### STUDY QUESTIONS
1 – In the commentary on the 2020 election, rewrite the part starting with "The question the" and going on through "to the left?", changing "barber shop" to "coffee shop".
2 – According to the commentary on the 2020 election, what is the 401k retirement plan of the fellow in the barber shop linked to?
3 – Pick up the commentary on the 2020 election after its final sentence and carry it forward.

### EXCERPT
_ _ _ _

That public also saw they are governed by an elite which didn’t look like them: they came from top schools like Harvard and Yale, they are lawyers and solictors with expense accounts, Mercedes Benzes and are completely detached from the harsh realities that most face. Meanwhile, the costs of improving the regular person’s lot, such as via university education, skyrocketed. This was far from the promise that had been given to their parents and grandparents, that life would continue to get better, that their children would have more opportunity than they would. Is it no wonder they are aggrieved? Is it no wonder that if someone offers change, that they will grab hold of it, even if they don’t know what the outcome may be?

The question the 2020 election will pose is this, has enough change occurred to return Trump to office for another 4 years? The fellow in the barber shop may have a 401k retirement plan, which is linked to the performance of the stock market. The stock market has gone up substantially over the past 4 years. Unemployment statistics, at least, indicate that joblessness is low. Is that enough? Or is it sufficient change to not merit a dramatic shift to the left?

_ _ _ _

### GIVEN INFORMATION
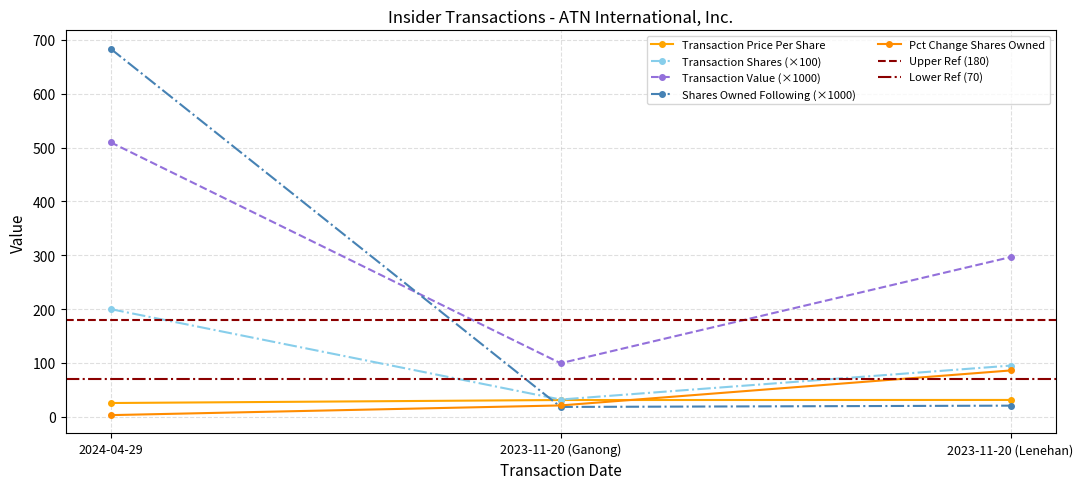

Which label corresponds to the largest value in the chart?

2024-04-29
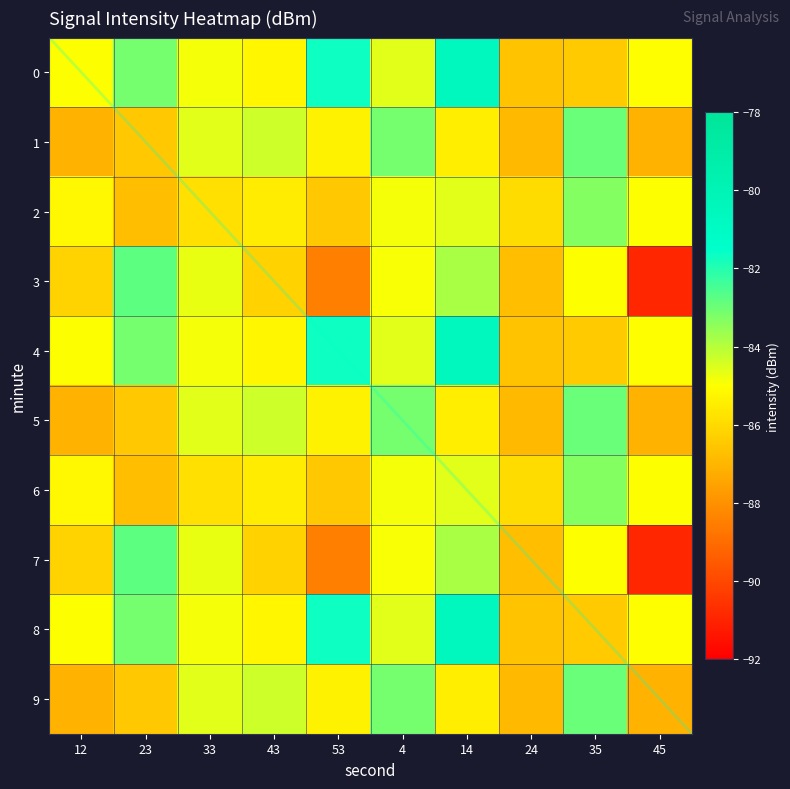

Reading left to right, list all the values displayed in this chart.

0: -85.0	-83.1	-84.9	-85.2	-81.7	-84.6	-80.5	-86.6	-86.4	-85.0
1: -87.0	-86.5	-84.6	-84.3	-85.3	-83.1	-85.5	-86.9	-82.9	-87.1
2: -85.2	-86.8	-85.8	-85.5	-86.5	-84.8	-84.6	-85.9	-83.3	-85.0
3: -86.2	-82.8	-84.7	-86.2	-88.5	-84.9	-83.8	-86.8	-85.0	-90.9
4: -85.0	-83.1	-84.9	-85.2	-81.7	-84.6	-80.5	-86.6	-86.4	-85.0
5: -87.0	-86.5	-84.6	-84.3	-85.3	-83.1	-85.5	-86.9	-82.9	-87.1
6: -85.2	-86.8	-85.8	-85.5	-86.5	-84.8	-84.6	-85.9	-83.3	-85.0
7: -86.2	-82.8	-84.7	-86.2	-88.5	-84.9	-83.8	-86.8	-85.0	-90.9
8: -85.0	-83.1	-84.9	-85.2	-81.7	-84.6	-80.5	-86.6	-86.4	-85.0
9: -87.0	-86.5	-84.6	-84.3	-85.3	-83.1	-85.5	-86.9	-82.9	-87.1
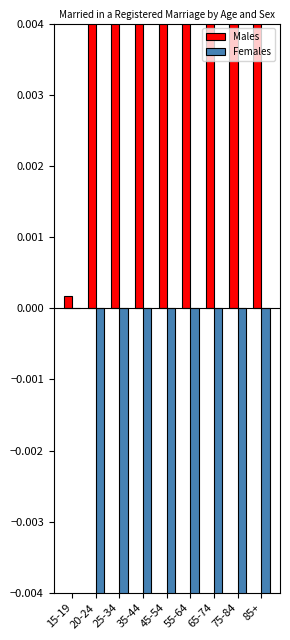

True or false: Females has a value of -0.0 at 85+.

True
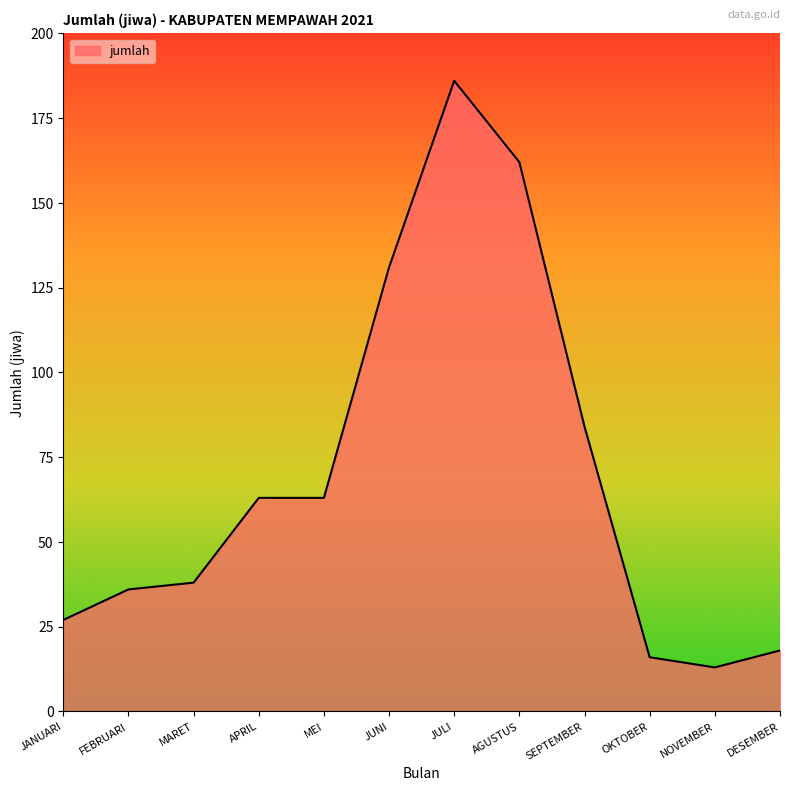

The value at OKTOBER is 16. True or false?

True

_ _ _ _

### REPLIES
1 –
The question the 2020 election will pose is this, has enough change occurred to return Trump to office for another 4 years? The fellow in the coffee shop may have a 401k retirement plan, which is linked to the performance of the stock market. The stock market has gone up substantially over the past 4 years. Unemployment statistics, at least, indicate that joblessness is low. Is that enough? Or is it sufficient change to not merit a dramatic shift to the left?

2 – The performance of the stock market.

3 –
I don’t know the answer to this question. But I suggest that every Democratic candidate needs to consider this individual I met on that bright morning in the barber shop. The Democratic nominee will never get the vote of the MAGA, red cap wearing crowd; that wasn’t going to happen anyway. The vote of the individual who wasn’t happy and voted for Trump in 2016 is still in play. The election may very well turn on the answer to this question: “How will you convince this real electorate that the very basic necessities that they want for themselves and their families are things that you can deliver?”